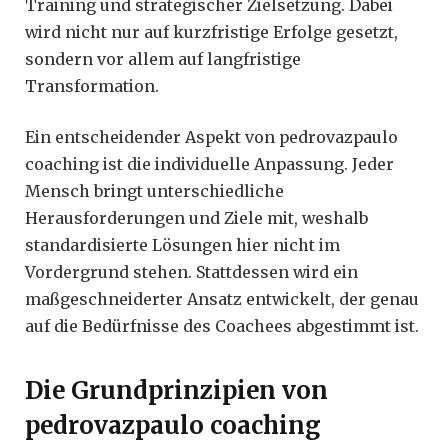
Training und strategischer Zielsetzung. Dabei
wird nicht nur auf kurzfristige Erfolge gesetzt,
sondern vor allem auf langfristige
Transformation.
Ein entscheidender Aspekt von pedrovazpaulo
coaching ist die individuelle Anpassung. Jeder
Mensch bringt unterschiedliche
Herausforderungen und Ziele mit, weshalb
standardisierte Lösungen hier nicht im
Vordergrund stehen. Stattdessen wird ein
maßgeschneiderter Ansatz entwickelt, der genau
auf die Bedürfnisse des Coachees abgestimmt ist.
Die Grundprinzipien von
pedrovazpaulo coaching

* * * * *

What is required:
All entries above should be printed exactly, though without their pictures.

Solution:
Training und strategischer Zielsetzung. Dabei
wird nicht nur auf kurzfristige Erfolge gesetzt,
sondern vor allem auf langfristige
Transformation.
Ein entscheidender Aspekt von pedrovazpaulo
coaching ist die individuelle Anpassung. Jeder
Mensch bringt unterschiedliche
Herausforderungen und Ziele mit, weshalb
standardisierte Lösungen hier nicht im
Vordergrund stehen. Stattdessen wird ein
maßgeschneiderter Ansatz entwickelt, der genau
auf die Bedürfnisse des Coachees abgestimmt ist.
Die Grundprinzipien von
pedrovazpaulo coaching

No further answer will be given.